[Data extracted from a collection]
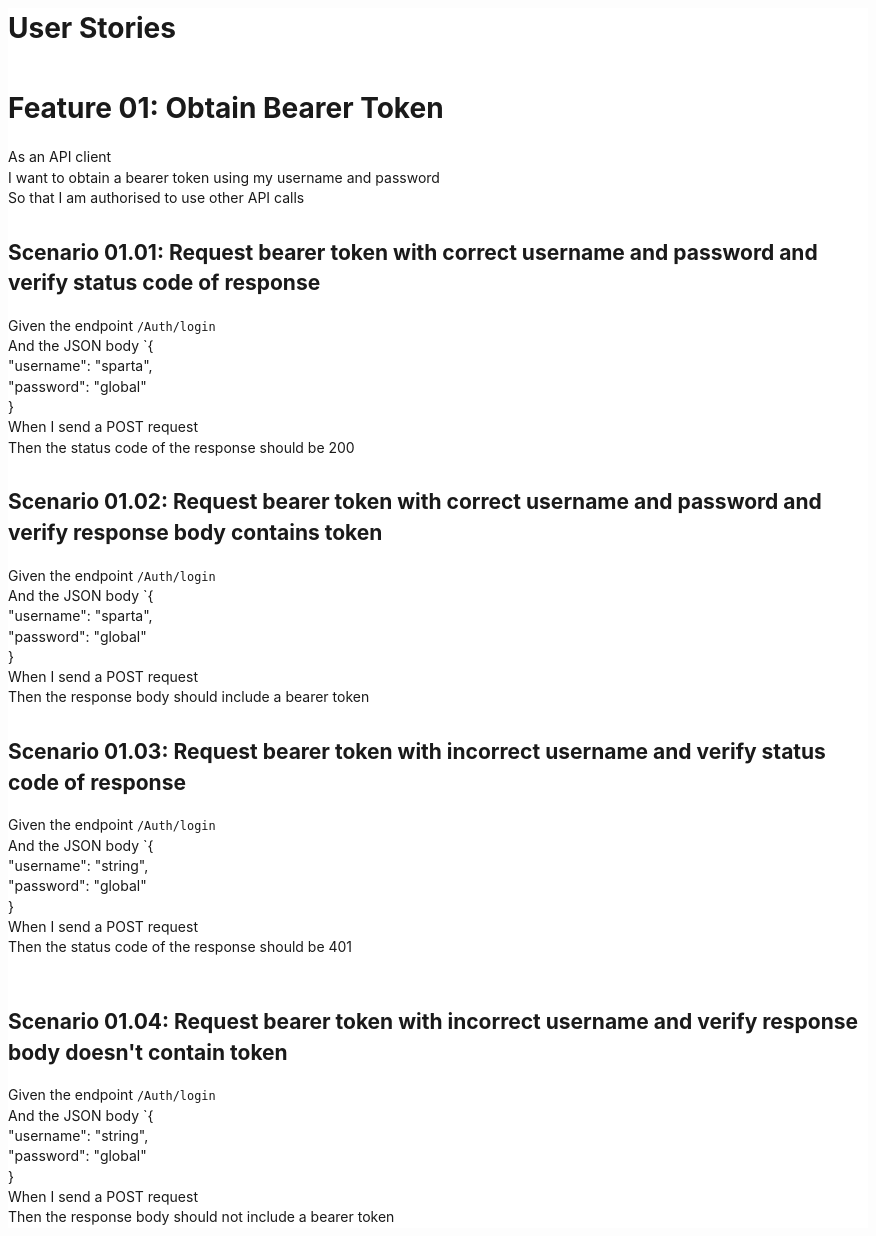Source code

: # User Stories 

# Feature 01: Obtain Bearer Token
As an API client<br>
I want to obtain a bearer token using my username and password<br>
So that I am authorised to use other API calls<br>

## Scenario 01.01: Request bearer token with correct username and password and verify status code of response
Given the endpoint `/Auth/login`<br>
And the JSON body `{<br>
"username": "sparta",<br>
"password": "global"<br>
}<br>
When I send a POST request<br>
Then the status code of the response should be 200<br>

## Scenario 01.02: Request bearer token with correct username and password and verify response body contains token
Given the endpoint `/Auth/login`<br>
And the JSON body `{<br>
"username": "sparta",<br>
"password": "global"<br>
}<br>
When I send a POST request<br>
Then the response body should include a bearer token<br>

## Scenario 01.03: Request bearer token with incorrect username and verify status code of response
Given the endpoint `/Auth/login`<br>
And the JSON body `{<br>
"username": "string",<br>
"password": "global"<br>
}<br>
When I send a POST request<br>
Then the status code of the response should be 401<br>
<br>
## Scenario 01.04: Request bearer token with incorrect username and verify response body doesn't contain token
Given the endpoint `/Auth/login`<br>
And the JSON body `{<br>
"username": "string",<br>
"password": "global"<br>
}<br>
When I send a POST request<br>
Then the response body should not include a bearer token<br>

REQUEST: If a line above contains the word "Then", list it.

TASK SOLUTION:
Then the status code of the response should be 200<br>
Then the response body should include a bearer token<br>
Then the status code of the response should be 401<br>
Then the response body should not include a bearer token<br>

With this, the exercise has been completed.